Television has a new Black female heroine.
Twenty-five years after the 1995 novel was released, Hulu presented a new romantic comedy web series High Fidelity. Based on the 2000 film of the same name starring John Cusack, the web series stars singer-actress Zoe Kravitz. The 31 year old daughter of iconic 80’s couple Lenny Kravitz and Lisa Bonet stars as the reimagined record store owner Robyn “Rob” Brooks, the weed-smoking, pop-culture knowing hipster who begins every episode with a soliloquy on the qualms of love and heartbreak.
It is important to note the decision to make Rob Brooks a female, and a black female at that, is one of brilliance and comedic genius.
Zoe Kravitz is the latest addition in the Black female comedic resurgence that produced the likes of other Issa Rae in Insecure, Logan Browning in Dear White People, and Yara Shahidi in Grownish. Zoe’s commanding performance of a character revolutionized by the white male gaze takes back the narrative of Black people let alone Black women being virtually absent from hipster comedy and rewriting for a new generation to follow.

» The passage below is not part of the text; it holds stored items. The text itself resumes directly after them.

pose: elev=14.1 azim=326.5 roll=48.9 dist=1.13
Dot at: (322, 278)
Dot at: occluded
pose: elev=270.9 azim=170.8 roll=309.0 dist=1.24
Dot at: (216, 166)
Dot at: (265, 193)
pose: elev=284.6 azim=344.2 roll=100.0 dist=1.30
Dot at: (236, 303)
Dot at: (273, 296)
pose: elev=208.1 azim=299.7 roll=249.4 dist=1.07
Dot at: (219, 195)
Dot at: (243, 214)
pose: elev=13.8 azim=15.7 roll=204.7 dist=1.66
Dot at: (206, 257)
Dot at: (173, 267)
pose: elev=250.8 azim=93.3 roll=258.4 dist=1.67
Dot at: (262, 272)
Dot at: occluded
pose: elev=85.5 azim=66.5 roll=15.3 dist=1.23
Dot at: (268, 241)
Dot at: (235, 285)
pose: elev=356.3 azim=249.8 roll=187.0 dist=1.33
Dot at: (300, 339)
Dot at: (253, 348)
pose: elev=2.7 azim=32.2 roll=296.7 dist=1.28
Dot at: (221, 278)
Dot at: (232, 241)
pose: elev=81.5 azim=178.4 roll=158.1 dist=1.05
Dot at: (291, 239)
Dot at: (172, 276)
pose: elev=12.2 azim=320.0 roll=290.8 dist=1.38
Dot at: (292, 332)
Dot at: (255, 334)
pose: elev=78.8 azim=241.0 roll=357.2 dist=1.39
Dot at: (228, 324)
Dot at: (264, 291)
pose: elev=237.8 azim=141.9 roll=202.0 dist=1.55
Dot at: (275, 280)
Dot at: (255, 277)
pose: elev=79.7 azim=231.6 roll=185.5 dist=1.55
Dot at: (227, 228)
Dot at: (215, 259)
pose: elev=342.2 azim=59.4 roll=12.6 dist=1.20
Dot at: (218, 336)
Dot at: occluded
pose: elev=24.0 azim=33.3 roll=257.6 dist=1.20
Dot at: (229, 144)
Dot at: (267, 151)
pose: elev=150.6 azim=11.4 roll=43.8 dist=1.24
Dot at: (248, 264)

Adrian Horton writes in her 2020 article for The Guardian, “the gender flip smartly reorients the music of the movie; now, a black, queer woman… dictates the terms of taste and asserts the vibe, even if her pop culture awareness is almost entirely music-centric.” It’s important to note this flip because in doing so, Rob becomes the exact antithesis that this show needs to play out. Gone are the days of age-old romantic comedies that depict the quintessential white male saga of drugs, sex, and rock and roll.
In this High Fidelity, the gaze is widened. Rob is much more interesting and has more depth. This quasi feminist narrative brings to life sharp dialogue and captivating story lines to reimagine a sleeper hit for another generation of hipsters.
Often in popular culture and the tales of society and culture, women are the cultural bearers and often the vessel in which tradition and encounters are born. Rob in High Fidelity is a great example. Jen Chaney writes in her 2020 article for Vulture, “Rob’s race and gender is of special significance because music culture has historically been so dominated by white male perspectives, as the original High Fidelity proves.”